CRAVE

I am just craving to go to France. Sit in a cafe. Listen to french people mumbling around me. Reading newspaper. Smoking cigar or cigarette. Smell of a great espresso. Fresh air. People walking steady and fast. Clean. Determined. Knowing or thinking they know where they are going. Elegant. Civilised. Grumpy. Cheerful. Clean blonde kids. Cute brunette kids with long curley hair. Small grociery shop selling fresh fruits. Flourists selling big blossomed yellow flowers. Cloudy sky. Cracks of some sun rays. Bicylces. Active yet not corwded streets. Smell of fresh baguette and freshly baked cake and gateaux. Great cheese.

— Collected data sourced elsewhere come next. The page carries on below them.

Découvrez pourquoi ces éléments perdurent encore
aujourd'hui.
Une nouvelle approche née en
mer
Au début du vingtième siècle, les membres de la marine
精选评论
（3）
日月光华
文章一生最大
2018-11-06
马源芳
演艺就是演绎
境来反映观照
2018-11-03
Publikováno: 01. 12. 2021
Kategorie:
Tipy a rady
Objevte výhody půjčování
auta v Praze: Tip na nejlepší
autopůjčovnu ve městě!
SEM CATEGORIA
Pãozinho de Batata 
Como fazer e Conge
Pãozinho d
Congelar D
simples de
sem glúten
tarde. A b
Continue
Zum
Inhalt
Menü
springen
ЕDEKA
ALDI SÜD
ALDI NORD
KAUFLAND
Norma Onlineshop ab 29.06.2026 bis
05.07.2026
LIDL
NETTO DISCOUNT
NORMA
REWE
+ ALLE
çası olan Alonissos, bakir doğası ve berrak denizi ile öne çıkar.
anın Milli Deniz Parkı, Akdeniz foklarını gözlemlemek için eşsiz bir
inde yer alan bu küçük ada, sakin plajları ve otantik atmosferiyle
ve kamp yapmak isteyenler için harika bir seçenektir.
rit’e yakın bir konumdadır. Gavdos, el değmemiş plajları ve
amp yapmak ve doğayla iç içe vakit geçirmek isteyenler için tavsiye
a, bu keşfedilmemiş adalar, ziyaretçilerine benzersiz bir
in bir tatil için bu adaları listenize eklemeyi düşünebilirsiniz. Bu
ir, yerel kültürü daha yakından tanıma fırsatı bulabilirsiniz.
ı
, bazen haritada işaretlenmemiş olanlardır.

I want to open my eyes in a small tiny room with big windows overlooking a small building entrance. Wooden floor. Take a fresh shower. Dress simply. Go down the small clean wooden stairs. Go out to my tiny street. Greet the annoying lady at the bakery shop. Get one fresh baguette. Go get a tiny piece of chevre. One red tomatoe. And ride my bike to a small cafe. Order coffee, eat my cheese and read. Watch people. Dont have to worry about a single thing. Live like this for sometime until I feel something.

Truth is. I can't live in this egypt anymore. It might be kind and nice place. But it is certainly not my place anymore. I feel like a stranger here and I feel out of place. Nothing interest me anymore here. I find that most things seem unfamiliar anymore. The people. The attitude. Me. And certainly him.